From Pages to Practice
Published September 19, 2018
Eliza is a 65-year-old woman with a history of hypertension, hyperlipidemia, and obesity (body mass index, 34) who comes to your office for a follow-up visit. You’ve been her primary care doctor for 5 years, and together you have chosen a variety of lifestyle interventions to address her weight and cardiovascular risk factors, but these have simply not worked. At her last visit, Eliza resolved to walk around her neighborhood at least three times a week, but today her weight is unchanged. She asks if there are any new and safe medications for weight loss that she can try.
Weight loss medications have a complicated history in terms of safety profile. In the 1990s, dexfenfluramine and fenfluramine, both 5-hydroxytryptamine 2B receptor agonists, were approved by the FDA for weight loss, but then were removed from the market due to increased rates of pulmonary hypertension and cardiac valvulopathies. Given these adverse effects, anti-obesity drugs that have been developed since then are closely monitored for long-term safety, particularly from a cardiovascular standpoint. Lorcaserin, a selective agonist of the 5-hydroxytryptamine 2C serotonin receptor (5-HT2C), was FDA-approved in 2012 as an adjunct to lifestyle modification for long-term weight management, but its cardiovascular safety profile is uncertain.

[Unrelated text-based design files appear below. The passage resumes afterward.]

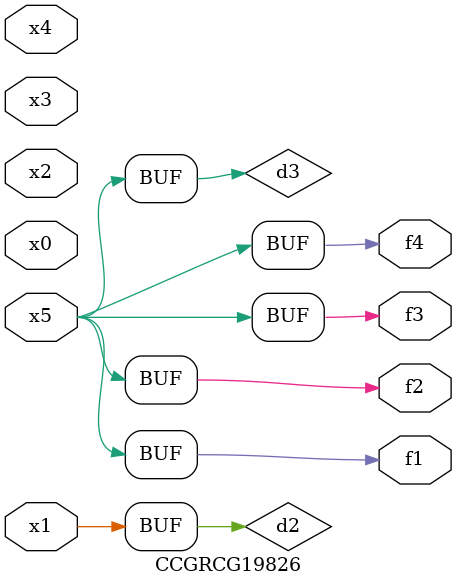
<source format=v>
module CCGRCG19826(
	input x0, x1, x2, x3, x4, x5,
	output f1, f2, f3, f4
);

	wire d1, d2, d3;

	not (d1, x5);
	or (d2, x1);
	xnor (d3, d1);
	assign f1 = d3;
	assign f2 = d3;
	assign f3 = d3;
	assign f4 = d3;
endmodule

</source>
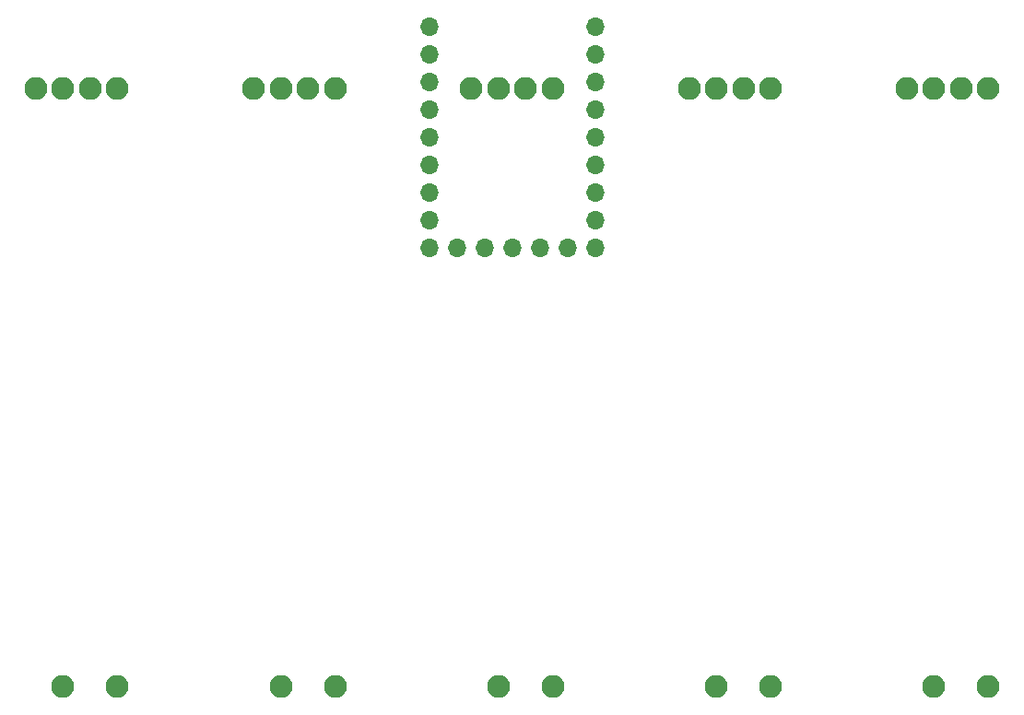
<source format=gbr>
%TF.GenerationSoftware,KiCad,Pcbnew,9.0.7*%
%TF.CreationDate,2026-01-29T16:23:54-06:00*%
%TF.ProjectId,deej,6465656a-2e6b-4696-9361-645f70636258,rev?*%
%TF.SameCoordinates,Original*%
%TF.FileFunction,Soldermask,Bot*%
%TF.FilePolarity,Negative*%
%FSLAX46Y46*%
G04 Gerber Fmt 4.6, Leading zero omitted, Abs format (unit mm)*
G04 Created by KiCad (PCBNEW 9.0.7) date 2026-01-29 16:23:54*
%MOMM*%
%LPD*%
G01*
G04 APERTURE LIST*
%ADD10O,2.101600X2.101600*%
%ADD11O,1.701600X1.701600*%
G04 APERTURE END LIST*
D10*
%TO.C,U2*%
X186249900Y-77500200D03*
X188750100Y-77500200D03*
X188750100Y-132500100D03*
X191249900Y-77500200D03*
X193750100Y-77500200D03*
X193750100Y-132500100D03*
%TD*%
D11*
%TO.C,U8*%
X157620000Y-71840000D03*
X157620000Y-74380000D03*
X157620000Y-76920000D03*
X157620000Y-79460000D03*
X157620000Y-82000000D03*
X157620000Y-84540000D03*
X157620000Y-87080000D03*
X157620000Y-89620000D03*
X157620000Y-92160000D03*
X155080000Y-92160000D03*
X152540000Y-92160000D03*
X150000000Y-92160000D03*
X147460000Y-92160000D03*
X144920000Y-92160000D03*
X142380000Y-92160000D03*
X142380000Y-89620000D03*
X142380000Y-87080000D03*
X142380000Y-84540000D03*
X142380000Y-82000000D03*
X142380000Y-79460000D03*
X142380000Y-76920000D03*
X142380000Y-74380000D03*
X142380000Y-71840000D03*
%TD*%
D10*
%TO.C,U3*%
X166249900Y-77500200D03*
X168750100Y-77500200D03*
X168750100Y-132500100D03*
X171249900Y-77500200D03*
X173750100Y-77500200D03*
X173750100Y-132500100D03*
%TD*%
%TO.C,U5*%
X126249900Y-77500200D03*
X128750100Y-77500200D03*
X128750100Y-132500100D03*
X131249900Y-77500200D03*
X133750100Y-77500200D03*
X133750100Y-132500100D03*
%TD*%
%TO.C,U4*%
X146249900Y-77500200D03*
X148750100Y-77500200D03*
X148750100Y-132500100D03*
X151249900Y-77500200D03*
X153750100Y-77500200D03*
X153750100Y-132500100D03*
%TD*%
%TO.C,U6*%
X106249900Y-77500200D03*
X108750100Y-77500200D03*
X108750100Y-132500100D03*
X111249900Y-77500200D03*
X113750100Y-77500200D03*
X113750100Y-132500100D03*
%TD*%
M02*

</source>
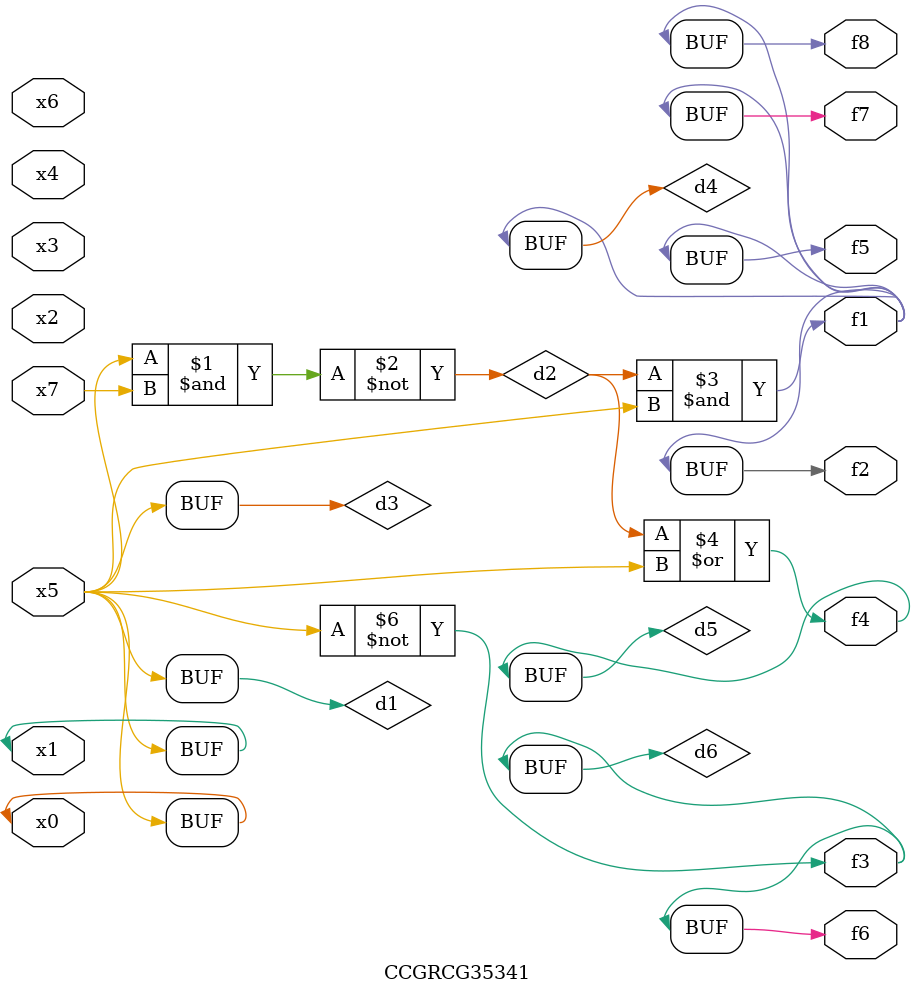
<source format=v>
module CCGRCG35341(
	input x0, x1, x2, x3, x4, x5, x6, x7,
	output f1, f2, f3, f4, f5, f6, f7, f8
);

	wire d1, d2, d3, d4, d5, d6;

	buf (d1, x0, x5);
	nand (d2, x5, x7);
	buf (d3, x0, x1);
	and (d4, d2, d3);
	or (d5, d2, d3);
	nor (d6, d1, d3);
	assign f1 = d4;
	assign f2 = d4;
	assign f3 = d6;
	assign f4 = d5;
	assign f5 = d4;
	assign f6 = d6;
	assign f7 = d4;
	assign f8 = d4;
endmodule

</source>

Bohula and colleagues examined the safety of lorcaserin in the Cardiovascular and Metabolic Effects of Lorcaserin in Overweight and Obese Patients—Thrombolysis in Myocardial Infarction 61 (CAMELLIA-TIMI) trial, published in NEJM this week. In a double-blind controlled study, the authors randomized 12,000 patients (median age, 64; median BMI, 35) to receive either lorcaserin or placebo. Most patients had existing medical conditions such as hypertension, hyperlipidemia, diabetes, and established atherosclerotic cardiovascular disease. The primary safety outcome was major cardiovascular events (a composite of cardiovascular death, myocardial infarction, or stroke).
The good news is, after a median follow up of 3.3 years, lorcaserin was noninferior to placebo in terms of major cardiovascular events (2.0% vs. 2.1% per year; hazard ratio, 0.99, P<0.001 for noninferiority). The unsurprising news is that significantly more patients in the lorcaserin group than in the placebo group demonstrated a weight loss of at least 5%, with the largest between-group difference noted at the 1-year time point (38.7% vs. 17.4%; odds ratio, 3.01; 95% CI, 2.74- 3.30; P<0.001). New-onset type 2 diabetes, a key secondary outcome in the study, occurred in 8.5% of patients in the lorcaserin group and 10.3% of patients in the placebo group.
In an accompanying editorial, NEJM Deputy Editor Julie R. Ingelfinger and Associate Editor Clifford J. Rosen, emphasize the importance of obtaining and evaluating long-term cardiovascular safety data on lorcaserin and understanding lorcaserin’s role in diabetes. They note limitations of a subset analysis of de novo or progressive FDA-defined valvulopathies assessed by echocardiography and an imbalance in pulmonary hypertension that was worsening at 1 year. In relation to lorcaserin’s uncertain effect on glucose control, they state, “preclinical data have suggested that lorcaserin has glucose-lowering properties independent of weight loss… But clinical trials, including this one, have shown less impressive results, in part because of confounding from other medications…” They conclude, “with respect to efficacy, liraglutide [an agonist of glucagon-like peptide 1 receptor] would provide a similar degree of weight loss but with a lower risk of diabetes.”
Although the CAMELLIA-TIMI trial provides useful 3-year cardiovascular safety data for lorcaserin in high-risk overweight and obese patients, long-term data are still needed. When discussing lorcaserin and other FDA-approved weight loss medications with Eliza, it will be important to discuss the limitations of the safety data and adverse event profile and to review other approved medications for weight loss in the context of her cardiovascular risk factors.